O sertão dos Lampiões e Marias Bonitas

Amolou a peixeira, tomou um gole de cachaça e foi para a igreja. Daquela vez acertaria suas pendências com o padre. E não era penitência. Fora demitida sem justa causa e sem receber nada depois de dedicar a sua vida lavando e cozinhando para os padres, arrumando a igreja, tocando o sino cedo da manhã e ainda fabricando hóstia. Melhor momento não havia: se o padre bebe o sangue de Cristo, ela beberia o sangue do padre em sua honra e glória.

Era a festa do Divino, igreja lotada, povo suando às bicas, e o padre fazia o seu sermão falando de fraternidade e justiça.
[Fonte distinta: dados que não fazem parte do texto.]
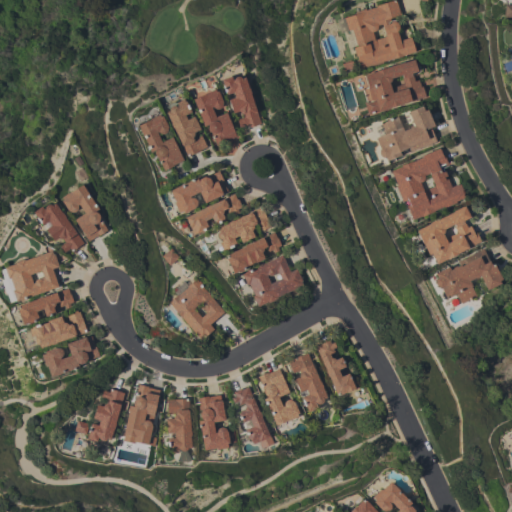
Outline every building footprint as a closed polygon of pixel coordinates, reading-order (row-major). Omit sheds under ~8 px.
[(396,30),(399,40),(410,37),(414,51),(381,61),(382,62),(359,69),(355,56),(352,47),(356,46),(350,29),(347,30),(343,17),(355,13),(354,11),(364,8),(364,10),(375,6),(374,5),(390,0),(394,0),(399,15),(389,18),(390,21),(392,21),(395,22),(397,23),(398,26),(397,28),(396,30)] [(511,4),(504,5),(503,17),(511,17),(511,4)] [(367,114),(363,102),(365,101),(361,88),(366,87),(363,75),(375,71),(375,70),(403,61),(403,62),(413,59),(417,71),(411,73),(413,81),(417,79),(420,86),(421,86),(424,96),(414,99),(414,100),(410,101),(402,103),(403,104),(399,105),(399,104),(389,107),(389,108),(378,111),(367,114)] [(232,81),(232,79),(233,77),(235,76),(237,76),(239,76),(240,78),(244,76),(248,88),(248,87),(250,93),(249,93),(260,123),(248,127),(247,124),(239,127),(237,119),(242,117),(241,113),(240,113),(238,113),(237,112),(237,111),(232,113),(228,99),(234,97),(232,92),(226,94),(220,79),(230,76),(232,81)] [(209,132),(208,130),(207,129),(206,127),(207,125),(206,124),(203,126),(192,99),(204,94),(203,93),(214,88),(215,91),(217,90),(222,102),(221,102),(221,104),(221,106),(220,107),(218,108),(216,109),(214,109),(213,108),(212,106),(210,107),(214,116),(225,112),(235,135),(215,144),(209,132)] [(193,131),(193,133),(193,134),(193,136),(194,138),(200,135),(205,147),(186,156),(181,146),(172,127),(171,128),(169,123),(170,123),(165,112),(168,110),(168,109),(168,108),(165,107),(166,105),(168,104),(169,103),(171,102),(173,102),(175,102),(182,98),(184,101),(185,101),(190,112),(184,114),(186,119),(193,116),(199,129),(193,131)] [(384,157),(382,157),(380,156),(378,154),(378,152),(378,150),(379,148),(374,137),(384,133),(380,124),(384,122),(383,121),(396,115),(402,130),(409,127),(408,126),(412,125),(412,126),(413,126),(407,111),(421,105),(423,110),(426,109),(433,125),(429,127),(435,141),(410,151),(408,147),(398,151),(400,154),(385,160),(384,157)] [(157,131),(156,132),(160,141),(171,136),(182,160),(172,165),(172,166),(163,170),(157,158),(155,156),(154,154),(153,152),(153,150),(150,152),(137,125),(148,119),(159,113),(160,116),(161,115),(167,127),(166,127),(166,129),(166,131),(164,132),(162,133),(160,133),(158,133),(157,131)] [(390,170),(400,166),(400,165),(411,161),(422,157),(421,155),(438,148),(441,154),(442,154),(446,163),(438,166),(440,172),(443,171),(446,176),(443,177),(443,179),(446,177),(450,186),(459,183),(463,193),(462,194),(464,197),(455,201),(455,202),(444,207),(443,206),(432,210),(433,211),(420,216),(411,219),(405,206),(408,204),(406,199),(401,201),(395,185),(396,185),(390,170)] [(193,207),(182,213),(182,211),(178,212),(173,202),(174,201),(168,189),(196,176),(197,179),(210,173),(210,174),(217,170),(222,180),(221,180),(226,191),(221,193),(221,194),(203,202),(198,191),(188,196),(189,197),(191,197),(193,198),(195,199),(196,201),(196,202),(196,204),(195,206),(193,207)] [(76,205),(77,206),(76,208),(76,210),(74,211),(73,212),(71,212),(69,211),(68,210),(67,211),(60,200),(62,199),(61,196),(70,190),(71,191),(82,184),(98,209),(94,211),(95,211),(96,212),(98,214),(99,216),(99,218),(106,230),(98,235),(97,235),(87,241),(74,219),(83,213),(78,204),(76,205)] [(220,214),(221,214),(221,213),(223,217),(222,217),(223,219),(214,224),(210,217),(204,220),(207,227),(202,230),(202,231),(198,233),(198,232),(195,233),(192,234),(184,217),(204,207),(203,207),(208,204),(208,205),(233,193),(236,199),(237,199),(240,206),(236,208),(238,212),(233,215),(231,211),(227,213),(225,208),(222,209),(222,211),(222,212),(221,213),(220,214)] [(43,210),(43,208),(44,206),(45,205),(46,204),(48,204),(49,204),(51,204),(54,202),(61,212),(64,216),(83,243),(71,251),(69,248),(63,252),(59,246),(64,242),(61,238),(60,238),(59,238),(58,238),(57,237),(53,240),(44,229),(50,225),(47,220),(41,225),(40,223),(35,217),(36,216),(32,211),(40,205),(43,210)] [(415,230),(428,223),(428,222),(434,219),(434,220),(453,211),(452,210),(461,206),(464,205),(469,217),(462,220),(463,222),(463,221),(466,227),(469,225),(473,232),(475,231),(480,241),(457,253),(446,259),(445,259),(435,263),(430,253),(427,254),(415,230)] [(217,231),(216,228),(226,223),(226,222),(231,220),(260,206),(270,226),(259,231),(255,223),(252,224),(253,226),(252,227),(251,229),(250,230),(253,236),(240,242),(237,235),(233,237),(236,244),(225,249),(224,248),(222,249),(218,242),(221,241),(220,239),(218,238),(217,237),(216,236),(216,234),(216,232),(217,231)] [(260,252),(263,258),(254,262),(247,265),(247,266),(244,267),(244,269),(239,271),(238,270),(232,273),(224,255),(243,246),(243,245),(248,243),(273,231),(276,237),(280,245),(276,247),(278,250),(273,252),(271,249),(267,251),(265,246),(262,248),(262,249),(262,250),(261,251),(260,252)] [(177,257),(168,265),(161,255),(170,248),(177,257)] [(436,277),(434,273),(447,266),(449,269),(452,268),(451,267),(454,265),(455,266),(460,264),(458,260),(482,248),(490,264),(492,263),(497,273),(498,272),(501,279),(498,280),(500,283),(486,290),(479,276),(474,278),(473,277),(468,280),(475,295),(460,303),(455,293),(448,297),(447,294),(444,296),(440,287),(437,287),(435,286),(434,284),(433,281),(434,279),(436,277)] [(3,267),(14,263),(14,262),(23,259),(23,260),(51,250),(52,254),(53,253),(57,266),(51,268),(57,286),(26,297),(26,298),(24,299),(19,301),(19,299),(15,301),(11,290),(13,289),(9,277),(7,278),(3,267)] [(302,284),(276,297),(276,298),(267,302),(267,301),(256,306),(251,295),(253,295),(247,283),(246,284),(241,273),(244,272),(243,271),(248,269),(248,270),(281,254),(289,271),(295,268),(301,280),(300,281),(302,284)] [(167,302),(176,294),(177,295),(187,287),(186,286),(195,278),(197,280),(197,279),(201,283),(200,284),(223,311),(208,324),(213,329),(199,340),(167,302)] [(54,302),(54,303),(54,304),(53,305),(52,306),(54,313),(51,314),(47,316),(47,315),(44,316),(42,309),(35,311),(38,319),(35,320),(35,321),(28,323),(27,322),(22,324),(15,306),(36,298),(41,296),(67,287),(72,302),(68,303),(70,306),(64,308),(63,305),(58,306),(56,301),(54,302)] [(67,324),(69,324),(66,315),(72,313),(71,309),(75,308),(76,312),(78,311),(85,331),(55,342),(56,343),(50,344),(39,348),(38,344),(36,344),(35,343),(34,342),(33,340),(33,339),(34,337),(33,335),(31,336),(28,328),(31,327),(30,326),(42,322),(42,323),(47,321),(46,320),(60,315),(62,322),(64,322),(65,322),(66,323),(67,324)] [(55,347),(57,347),(59,348),(61,349),(62,351),(62,352),(61,354),(61,356),(59,357),(59,358),(70,355),(65,343),(84,336),(85,337),(90,335),(94,346),(98,356),(90,358),(91,360),(77,365),(78,367),(50,377),(46,365),(45,366),(41,354),(44,353),(43,351),(55,346),(55,347)] [(334,359),(340,356),(344,366),(337,369),(340,376),(347,372),(354,388),(336,396),(314,345),(328,339),(329,343),(333,341),(335,346),(332,348),(333,352),(329,354),(330,357),(331,357),(332,358),(333,358),(334,359)] [(322,398),(322,400),(321,402),(320,403),(318,404),(316,403),(314,402),(316,407),(307,411),(300,397),(307,394),(305,389),(298,392),(292,379),(298,376),(298,375),(298,373),(299,372),(298,369),(291,373),(286,361),(306,352),(319,381),(322,386),(321,387),(326,397),(322,398)] [(292,401),(293,401),(298,413),(296,413),(297,416),(286,421),(286,420),(274,425),(262,398),(266,397),(265,396),(264,395),(263,393),(262,391),(262,389),(256,376),(266,372),(277,368),(288,392),(277,397),(281,406),(283,405),(283,404),(283,402),(284,401),(286,400),(287,399),(289,399),(291,400),(292,401)] [(140,423),(141,421),(142,420),(144,419),(146,419),(148,420),(149,421),(150,423),(150,425),(151,425),(148,437),(135,434),(133,443),(121,440),(123,434),(122,434),(128,405),(132,406),(131,403),(132,401),(132,399),(134,397),(137,384),(147,386),(147,387),(158,389),(153,415),(141,412),(139,423),(140,423)] [(243,410),(243,409),(243,408),(243,407),(244,406),(243,403),(238,405),(236,401),(232,403),(230,397),(234,396),(232,391),(240,388),(241,389),(247,386),(258,411),(261,416),(260,416),(272,443),(260,448),(257,441),(251,443),(250,441),(248,438),(247,439),(245,434),(244,432),(245,432),(244,429),(251,426),(248,419),(241,422),(239,419),(239,420),(237,416),(238,416),(236,413),(239,412),(238,411),(242,409),(242,410),(243,410)] [(106,439),(104,440),(103,440),(101,440),(100,440),(98,439),(97,438),(97,436),(95,441),(86,438),(90,423),(97,425),(98,420),(92,418),(96,404),(101,406),(102,404),(103,404),(105,403),(106,400),(99,398),(102,390),(108,391),(109,388),(123,392),(114,423),(113,428),(115,429),(112,438),(110,437),(109,439),(106,439)] [(215,432),(215,430),(216,428),(218,427),(219,427),(221,427),(223,427),(225,429),(225,430),(232,429),(234,441),(226,443),(226,447),(215,449),(215,448),(202,450),(197,420),(201,420),(201,419),(199,418),(198,413),(199,411),(199,410),(198,410),(197,405),(198,405),(197,397),(207,396),(219,394),(220,400),(221,400),(224,420),(212,422),(214,432),(215,432)] [(186,447),(185,449),(184,450),(183,450),(181,450),(180,450),(179,449),(176,449),(176,452),(167,453),(167,446),(165,446),(165,441),(167,441),(167,438),(173,437),(173,432),(165,432),(165,418),(171,418),(172,416),(173,415),(174,414),(175,414),(175,413),(166,413),(165,399),(187,398),(188,430),(190,430),(190,447),(186,447)] [(88,423),(85,434),(73,430),(76,420),(88,423)] [(389,503),(389,504),(390,506),(389,508),(388,510),(386,511),(385,511),(383,511),(381,510),(372,501),(374,500),(371,497),(379,488),(380,490),(389,481),(406,498),(410,503),(407,505),(410,506),(413,510),(413,511),(394,511),(397,509),(390,502),(389,503)] [(349,511),(348,511),(363,498),(377,511),(349,511)]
- Seu padre, faça sua última oração que o seu dia chegou! - gritou sua ex-funcionária, adentrando a igreja com a faca na mão. O padre não sabia se corria, se ficava ou se chorava, mas não pode evitar o fedor de merda no ar. Seria pecado cagar no altar?

- Você é um canalha, um corrupto, um desumano, me demitiu depois de tantos anos servindo a você e sequer paga os meus direitos trabalhistas! Vai morrer, seu cachorro!

Ele olhou para o altar em busca de socorro divino e teve uma ideia luminosa:

- Escute, ouça a canção!

- Que canção?

- Raul Seixas cantava assim: "E não adianta / você me esfaquear / porque você mata um padre / e vem dez em seu lugar".

Ela pensou, pensou, chegou à conclusão de que matando o pilantra não resolveria em nada o seu problema, deu-se por satisfeita em saquear a adega da igreja.

Pelo menos, naquela missa, quem beberia o sangue de Cristo seria ela.